══ GIVEN DATA ══

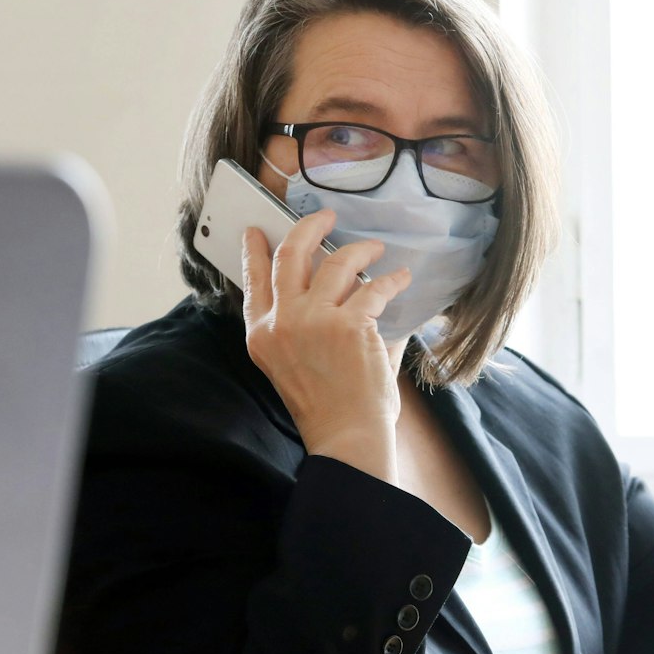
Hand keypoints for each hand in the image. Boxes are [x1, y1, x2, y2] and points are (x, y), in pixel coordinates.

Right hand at [241, 212, 411, 481]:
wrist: (345, 435)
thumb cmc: (324, 406)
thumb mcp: (291, 364)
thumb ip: (299, 326)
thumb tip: (330, 282)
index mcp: (262, 335)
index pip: (253, 281)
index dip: (254, 251)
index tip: (258, 230)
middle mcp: (282, 322)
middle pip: (290, 255)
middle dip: (309, 227)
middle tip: (326, 217)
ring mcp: (314, 320)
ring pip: (336, 262)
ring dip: (360, 250)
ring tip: (375, 249)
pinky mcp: (349, 324)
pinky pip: (373, 287)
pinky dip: (391, 280)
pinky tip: (400, 278)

═══

(WHAT THE TASK ASKS) Beginning at the line that contains "middle tip: (326, 217)", retype each line of the listing up to and including the last one, exactly as it stands, and nothing else.

(EXERCISE ANSWER)
middle tip: (326, 217)
ring mcp: (314, 320)
ring pip: (336, 262)
ring dip: (360, 250)
ring tip: (375, 249)
pinky mcp: (349, 324)
pinky pip: (373, 287)
pinky dip: (391, 280)
pinky tip: (400, 278)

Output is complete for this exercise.